We found that one of the major pivots in mindset occurred in relation to the idea that “there is no emergency in a pandemic” (pXX). Most participants reflected that the biggest change for people was realizing that even though “it’s really hard to have to stop [you must] accept the greater good of the rest of the team by putting your PPE on because you cannot be lost.” (pXX). According to another participant,
“what that means is if the patient arrests, you leave the room, and you leave them arrested. Nobody touches them until everybody has their full PPE on, is in the room, the negative pressure is turned on, and the door is shut. We will lose some patients because of that, but you have to protect the staff in this case. Losing a patient from a cardiac arrest during COVID-19 is terrible. Losing two nurses because they got exposed is a disaster. So, that was a weird thing for everybody to get their head around.” (pXX)
Also, as redeployment became more normalized, we found that team members started to accept it and even offered it, as this participant described it:
“Truthfully, I was likely to be redeployed anywhere. I haven’t worked in Emerg for a while but, should they have needed me there I would have been able to go there. I could be deployed to the ICU to medicine if needed and surgical services, anesthesia or assist. So, I simply said plug me in where you need me.” (pXX)
As others reflected, the learning that came from embracing the idea that making people interchangeable was reasonable, gave team members a boost of optimism despite the challenges, as this participant illustrated it: “we have rheumatologist running the ventilators.
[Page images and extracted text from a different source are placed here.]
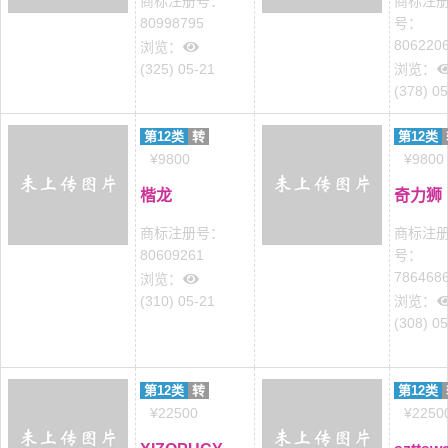
商标注册号：
商标注
80998795
号：
806220
浏览：
(325) 05-21
浏览：
(378) 0
第12类
转
第12类
¥9800
¥9800
楷龙
奇力狮
商标注册号：
商标注
80609261
号：
786468
浏览：
(310) 05-21
浏览：
(308) 0
第12类
转
第12类
¥22500
¥2250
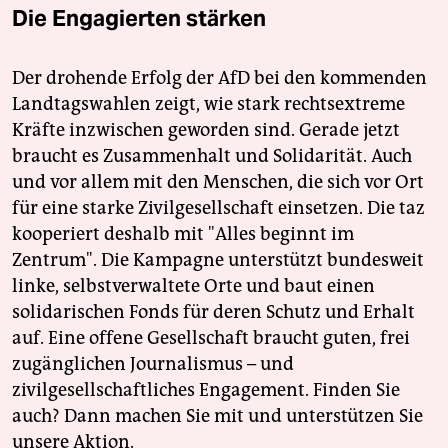
Die Engagierten stärken
Der drohende Erfolg der AfD bei den kommenden
Landtagswahlen zeigt, wie stark rechtsextreme
Kräfte inzwischen geworden sind. Gerade jetzt
braucht es Zusammenhalt und Solidarität. Auch
und vor allem mit den Menschen, die sich vor Ort
für eine starke Zivilgesellschaft einsetzen. Die taz
kooperiert deshalb mit "Alles beginnt im
Zentrum". Die Kampagne unterstützt bundesweit
linke, selbstverwaltete Orte und baut einen
solidarischen Fonds für deren Schutz und Erhalt
auf. Eine offene Gesellschaft braucht guten, frei
zugänglichen Journalismus – und
zivilgesellschaftliches Engagement. Finden Sie
auch? Dann machen Sie mit und unterstützen Sie
unsere Aktion.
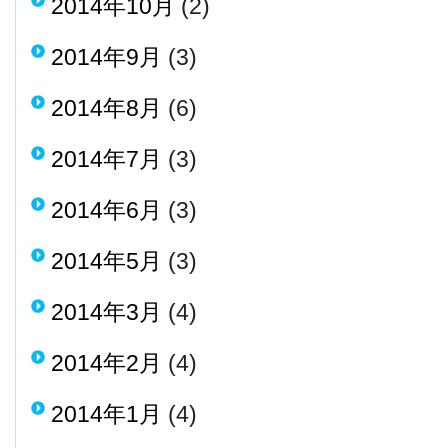
2014年10月
(2)
2014年9月
(3)
2014年8月
(6)
2014年7月
(3)
2014年6月
(3)
2014年5月
(3)
2014年3月
(4)
2014年2月
(4)
2014年1月
(4)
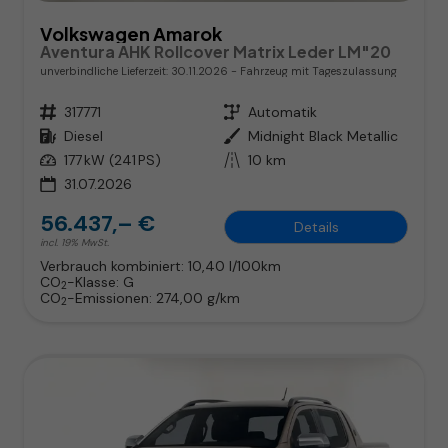
Volkswagen Amarok
Aventura AHK Rollcover Matrix Leder LM"20
unverbindliche Lieferzeit:
30.11.2026
Fahrzeug mit Tageszulassung
Fahrzeugnr.
317771
Getriebe
Automatik
Kraftstoff
Diesel
Außenfarbe
Midnight Black Metallic
Leistung
177 kW (241 PS)
Kilometerstand
10 km
31.07.2026
56.437,– €
Details
incl. 19% MwSt.
Verbrauch kombiniert:
10,40 l/100km
CO
-Klasse:
G
2
CO
-Emissionen:
274,00 g/km
2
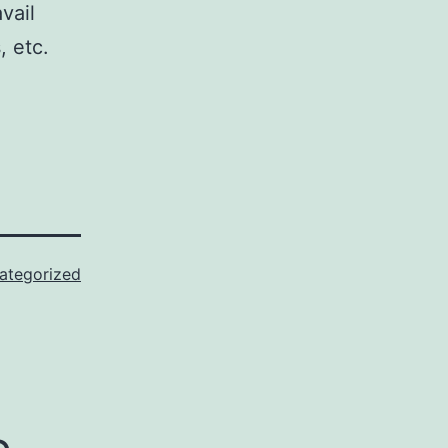
vail
, etc.
ategorized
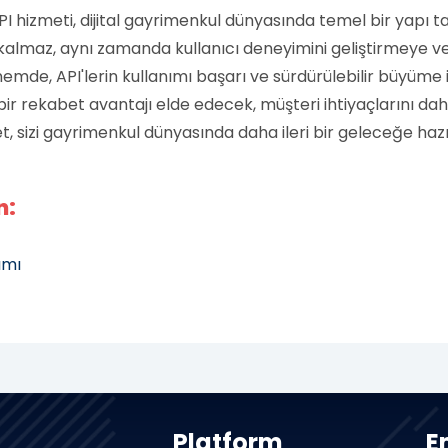
 hizmeti, dijital gayrimenkul dünyasında temel bir yapı ta
almaz, aynı zamanda kullanıcı deneyimini geliştirmeye ve i
emde, API'lerin kullanımı başarı ve sürdürülebilir büyüme iç
ir rekabet avantajı elde edecek, müşteri ihtiyaçlarını dah
, sizi gayrimenkul dünyasında daha ileri bir geleceğe hazır
n:
rımı
Platform
E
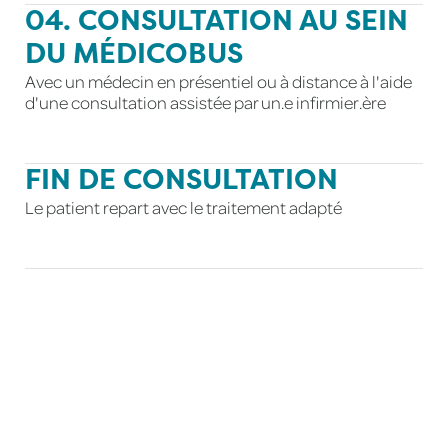
04. CONSULTATION AU SEIN
DU MÉDICOBUS
Avec un médecin en présentiel ou à distance à l'aide
d'une consultation assistée par un.e infirmier.ère
FIN DE CONSULTATION
Le patient repart avec le traitement adapté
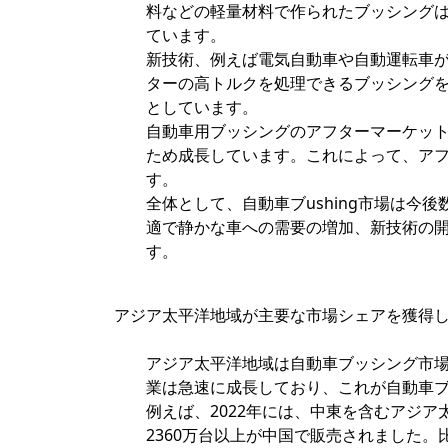
料などの軽量材料で作られたブッシング
ています。
新技術、例えば電気自動車や自動運転車
ターの高トルクを処理できるブッシング
としています。
自動車用ブッシングのアフターマーケッ
ため成長しています。これによって、ア
す。
全体として、自動車ブushing市場は
適で静かな車への需要の増加、新技術の
す。
アジア太平洋地域が主要な市場シェアを獲得
アジア太平洋地域は自動車ブッシング市
業は急速に成長しており、これが自動車
例えば、2022年には、中東を含むアジア
2360万台以上が中国で販売されました。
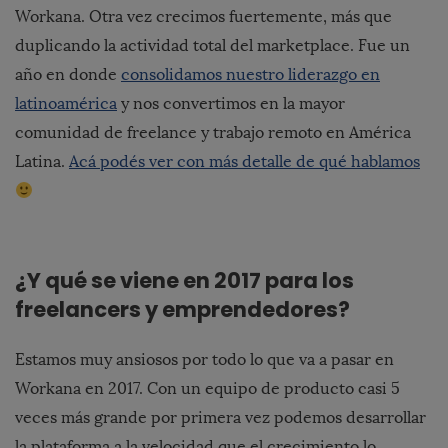
Workana. Otra vez crecimos fuertemente, más que
duplicando la actividad total del marketplace. Fue un
año en donde
consolidamos nuestro liderazgo en
latinoamérica
y nos convertimos en la mayor
comunidad de freelance y trabajo remoto en América
Latina.
Acá podés ver con más detalle de qué hablamos
¿Y qué se viene en 2017 para los
freelancers y emprendedores?
Estamos muy ansiosos por todo lo que va a pasar en
Workana en 2017. Con un equipo de producto casi 5
veces más grande por primera vez podemos desarrollar
la plataforma a la velocidad que el crecimiento lo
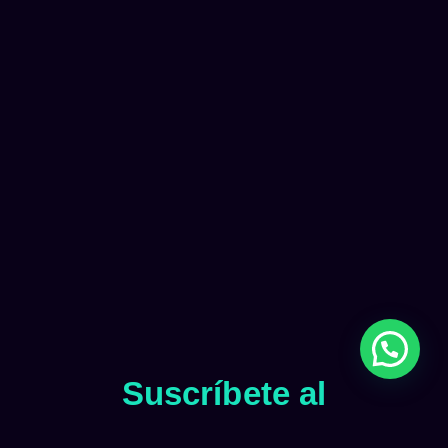
Suscríbete al
Newsletter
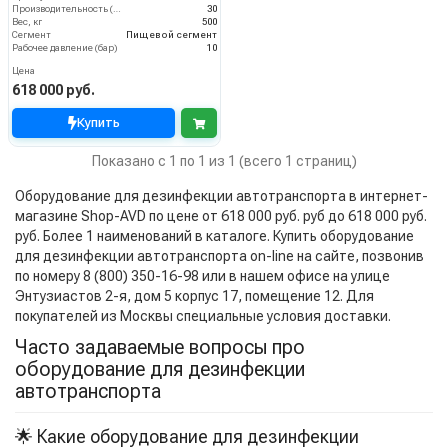
Производительность (л/мин)
30
Вес, кг
500
Сегмент
Пищевой сегмент
Рабочее давление (бар)
10
Цена
618 000 руб.
Купить
Показано с 1 по 1 из 1 (всего 1 страниц)
Оборудование для дезинфекции автотранспорта в интернет-
магазине Shop-AVD по цене от 618 000 руб. руб до 618 000 руб.
руб. Более 1 наименований в каталоге. Купить оборудование
для дезинфекции автотранспорта on-line на сайте, позвонив
по номеру 8 (800) 350-16-98 или в нашем офисе на улице
Энтузиастов 2-я, дом 5 корпус 17, помещение 12. Для
покупателей из Москвы специальные условия доставки.
Часто задаваемые вопросы про
оборудование для дезинфекции
автотранспорта
🌟 Какие оборудование для дезинфекции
But you know, it was very normalizing, I guess. OK, no matter what happens, like we're going to be okay to figure this out.” (pXX)
In the face of the third wave, and likely the worst one for the participants in our study, some began to reflect on how the pivot in mindset “has felt like a whole exercise in dissonance” (p18). Dissonance revealed in various forms: “I have a professional duty but when I look at the behaviour of some in the general public; that creates dissonance. I know I am an independent professional but there are all these rules being imposed on me; that creates dissonance. I have gathered scientific knowledge to support why we should be doing something, but other experts disagree with me; that creates dissonance” (p18). According to participants, the pivot in mindset that allowed them to manage this dissonance, has hinged in whether “the different specialties have had an opportunity to develop a culture of responding to challenges” (p14).
The reality check, the scramble, and the pivot comprised the process of implosive adaptation that we found most of our participants engaging with. While the reality check described the triggers, the scramble detailed the challenges they went through, and finally the pivot prescribed the shifting of mindset that has resulted thus far as they responded to challenges.